**Your instructions:** Search term "không": copy each line of the records that contains it.

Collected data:
=== Begin Enclosure ===

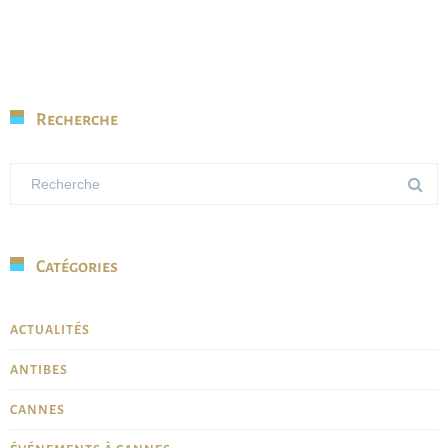
Recherche
Catégories
ACTUALITÉS
ANTIBES
CANNES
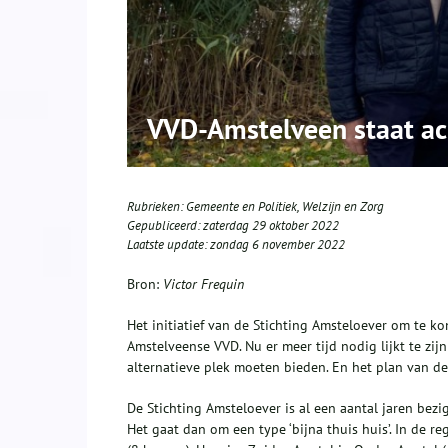
VVD-Amstelveen staat ac
Rubrieken:
Gemeente en Politiek
,
Welzijn en Zorg
Gepubliceerd:
zaterdag 29 oktober 2022
Laatste update:
zondag 6 november 2022
Bron:
Victor Frequin
Het initiatief van de Stichting Amsteloever om te k
Amstelveense VVD. Nu er meer tijd nodig lijkt te zi
alternatieve plek moeten bieden. En het plan van d
De Stichting Amsteloever is al een aantal jaren bez
Het gaat dan om een type ‘bijna thuis huis’. In de 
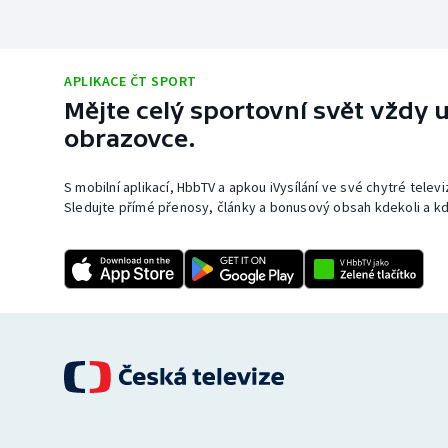
APLIKACE ČT SPORT
Mějte celý sportovní svět vždy u
obrazovce.
S mobilní aplikací, HbbTV a apkou iVysílání ve své chytré telev
Sledujte přímé přenosy, články a bonusový obsah kdekoli a kd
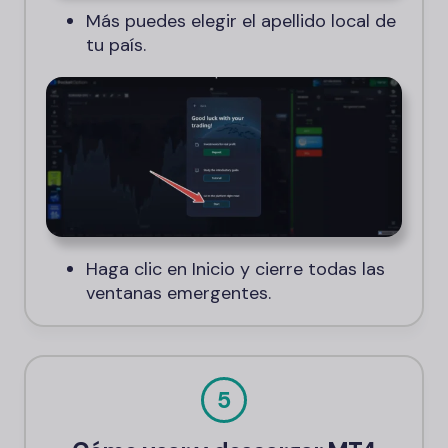
Más puedes elegir el apellido local de
tu país.
Haga clic en Inicio y cierre todas las
ventanas emergentes.
5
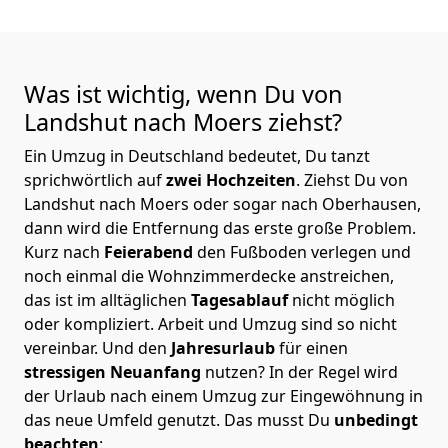
Was ist wichtig, wenn Du von
Landshut nach Moers
ziehst?
Ein Umzug in Deutschland bedeutet, Du tanzt
sprichwörtlich auf
zwei Hochzeiten
. Ziehst Du von
Landshut nach Moers oder sogar nach Oberhausen,
dann wird die Entfernung das erste große Problem.
Kurz nach
Feierabend
den Fußboden verlegen und
noch einmal die Wohnzimmerdecke anstreichen,
das ist im alltäglichen
Tagesablauf
nicht möglich
oder kompliziert.
Arbeit und Umzug sind so nicht
vereinbar. Und den
Jahresurlaub
für einen
stressigen Neuanfang
nutzen? In der Regel wird
der Urlaub nach einem Umzug zur Eingewöhnung in
das neue Umfeld genutzt. Das musst Du
unbedingt
beachten
:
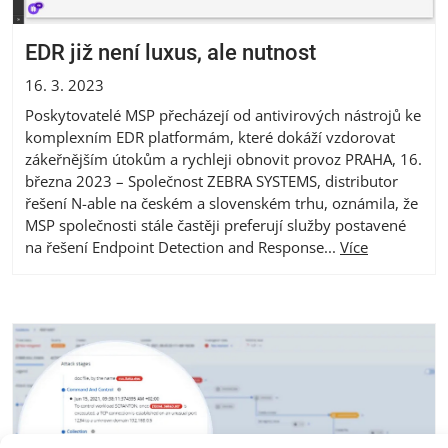
EDR již není luxus, ale nutnost
16. 3. 2023
Poskytovatelé MSP přecházejí od antivirových nástrojů ke
komplexním EDR platformám, které dokáží vzdorovat
zákeřnějším útokům a rychleji obnovit provoz PRAHA, 16.
března 2023 – Společnost ZEBRA SYSTEMS, distributor
řešení N-able na českém a slovenském trhu, oznámila, že
MSP společnosti stále častěji preferují služby postavené
na řešení Endpoint Detection and Response...
Více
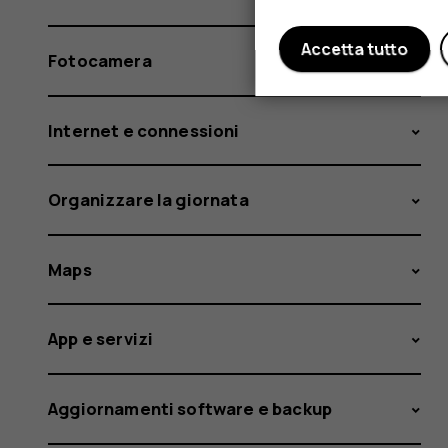
Accetta tutto
Fotocamera
Internet e connessioni
Organizzare la giornata
Maps
App e servizi
Aggiornamenti software e backup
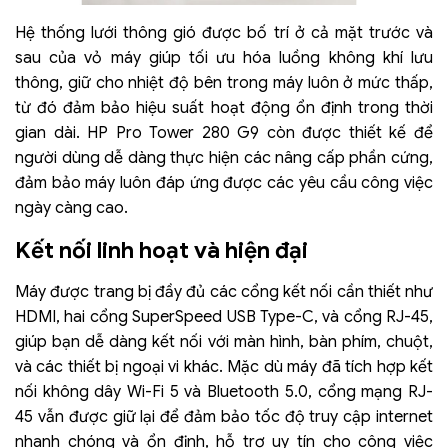
Hệ thống lưới thông gió được bố trí ở cả mặt trước và
sau của vỏ máy giúp tối ưu hóa luồng không khí lưu
thông, giữ cho nhiệt độ bên trong máy luôn ở mức thấp,
từ đó đảm bảo hiệu suất hoạt động ổn định trong thời
gian dài. HP Pro Tower 280 G9 còn được thiết kế để
người dùng dễ dàng thực hiện các nâng cấp phần cứng,
đảm bảo máy luôn đáp ứng được các yêu cầu công việc
ngày càng cao.
Kết nối linh hoạt và hiện đại
Máy được trang bị đầy đủ các cổng kết nối cần thiết như
HDMI, hai cổng SuperSpeed USB Type-C, và cổng RJ-45,
giúp bạn dễ dàng kết nối với màn hình, bàn phím, chuột,
và các thiết bị ngoại vi khác. Mặc dù máy đã tích hợp kết
nối không dây Wi-Fi 5 và Bluetooth 5.0, cổng mạng RJ-
45 vẫn được giữ lại để đảm bảo tốc độ truy cập internet
nhanh chóng và ổn định, hỗ trợ uy tín cho công việc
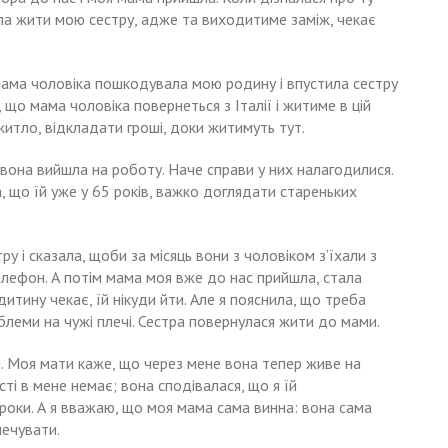
ила жити мою сестру, адже та виходитиме заміж, чекає
 мама чоловіка пошкодувала мою родину і впустила сестру
 що мама чоловіка повернеться з Італії і житиме в цій
житло, відкладати гроші, доки житимуть тут.
 вона вийшла на роботу. Наче справи у них налагодилися.
, що їй уже у 65 років, важко доглядати стареньких
у і сказала, щоби за місяць вони з чоловіком з’їхали з
телефон. А потім мама моя вже до нас прийшла, стала
итину чекає, їй нікуди йти. Але я пояснила, що треба
блеми на чужі плечі. Сестра повернулася жити до мами.
м. Моя мати каже, що через мене вона тепер живе на
сті в мене немає; вона сподівалася, що я їй
сі роки. А я вважаю, що моя мама сама винна: вона сама
печувати.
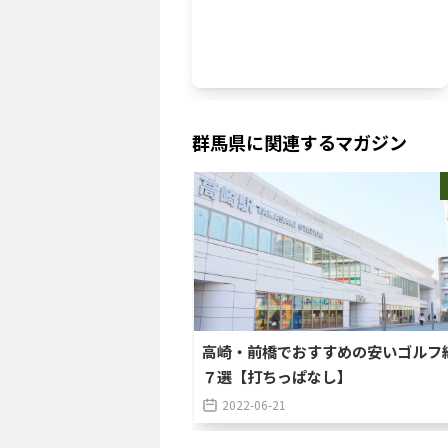
群馬県
に関連するマガジン
高崎・前橋でおすすめの安いゴルフ
７選【打ちっぱなし】
2022-06-21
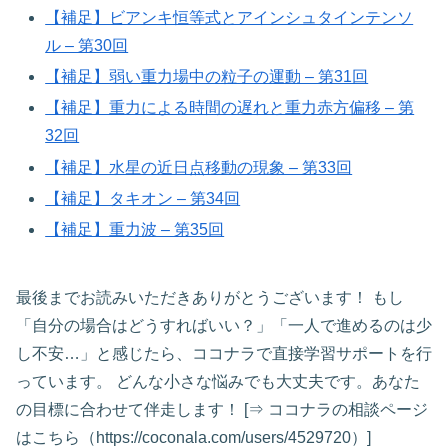
【補足】ビアンキ恒等式とアインシュタインテンソ
ル – 第30回
【補足】弱い重力場中の粒子の運動 – 第31回
【補足】重力による時間の遅れと重力赤方偏移 – 第
32回
【補足】水星の近日点移動の現象 – 第33回
【補足】タキオン – 第34回
【補足】重力波 – 第35回
最後までお読みいただきありがとうございます！ もし
「自分の場合はどうすればいい？」「一人で進めるのは少
し不安…」と感じたら、ココナラで直接学習サポートを行
っています。 どんな小さな悩みでも大丈夫です。あなた
の目標に合わせて伴走します！ [⇒ ココナラの相談ページ
はこちら（https://coconala.com/users/4529720）]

=== End Enclosure ===

**Finished exercise:**
sau của vỏ máy giúp tối ưu hóa luồng không khí lưu
nối không dây Wi-Fi 5 và Bluetooth 5.0, cổng mạng RJ-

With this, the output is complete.